begin EXTRACT
So we have on one side, the child of Hagar, the child of
human wisdom, the child of the flesh.
And on the other, the child of Sarah, the child of
impossibility, the child of the promise.
Who is your true mother?
Is your origin your mother’s womb?
Because if we simply trace our origins back in our family
tree to some great great etc great grandparent, or back further to an ape, or some
proto-plasma floating about in a primeval soup; if we consider that our origins
lie within this universe, this world of space and time – then we can never be
free.
We are subject to law.
We crave significance and value.
We want to matter, and we need to prove somehow that we do matter.
And the only way that we can do that is by following
rules or breaking rules.
We try to please God, or whatever is ‘god’ to us, by
living a good life – by showing that we are a truly worthy human being.
We try to prove ourselves to our parents by making them proud of us
and doing what they want – or we try and prove ourselves to ourselves by breaking their
rules and rebelling against them.
end EXTRACT
begin STORED DATA
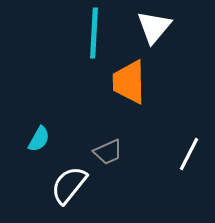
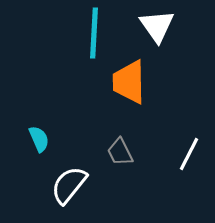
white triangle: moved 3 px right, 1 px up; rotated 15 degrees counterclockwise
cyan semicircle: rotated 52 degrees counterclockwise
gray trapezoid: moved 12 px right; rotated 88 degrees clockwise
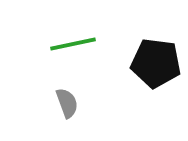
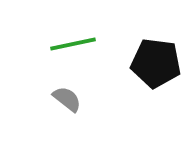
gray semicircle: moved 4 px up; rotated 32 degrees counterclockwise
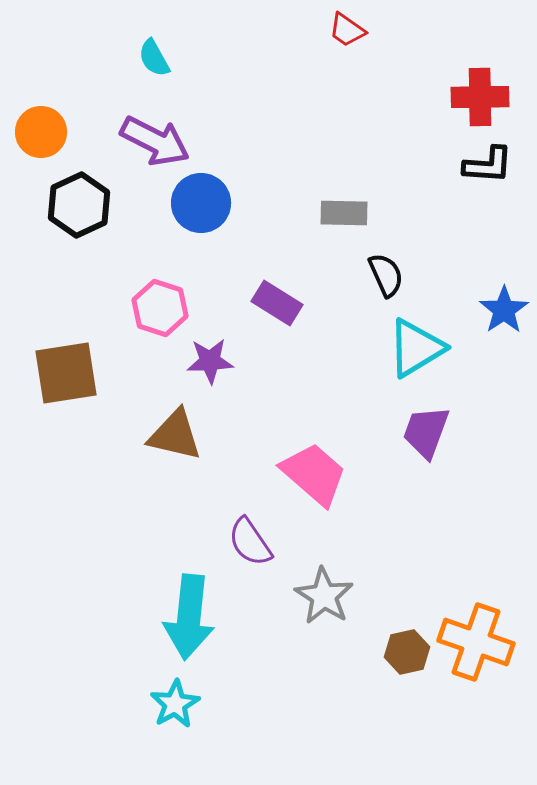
end STORED DATA
TO DO:
1) List every phrase in the sermon excerpt that begins with "the child of," in the order in which they appear.
2) For each statement below, say whether it agrees with the sermon excerpt, and quote the words that decide it:
(a) If our origins lie within this universe, we can never be free.
(b) The child of Sarah is described as the child of the flesh.
(c) The only way to prove that we matter is by following rules.
3) Write out the sermon excerpt word for word from "And on the other, the" to "or breaking rules.".

FULL ANSWERS:
1)
1. the child of Hagar
2. the child of human wisdom
3. the child of the flesh
4. the child of Sarah
5. the child of impossibility
6. the child of the promise

2)
(a) Yes: "if we consider that our origins lie within this universe, this world of space and time – then we can never be free."
(b) No: "the child of Sarah, the child of impossibility, the child of the promise."
(c) No: "the only way that we can do that is by following rules or breaking rules."

3)
And on the other, the child of Sarah, the child of
impossibility, the child of the promise.
Who is your true mother?
Is your origin your mother’s womb?
Because if we simply trace our origins back in our family
tree to some great great etc great grandparent, or back further to an ape, or some
proto-plasma floating about in a primeval soup; if we consider that our origins
lie within this universe, this world of space and time – then we can never be
free.
We are subject to law.
We crave significance and value.
We want to matter, and we need to prove somehow that we do matter.
And the only way that we can do that is by following
rules or breaking rules.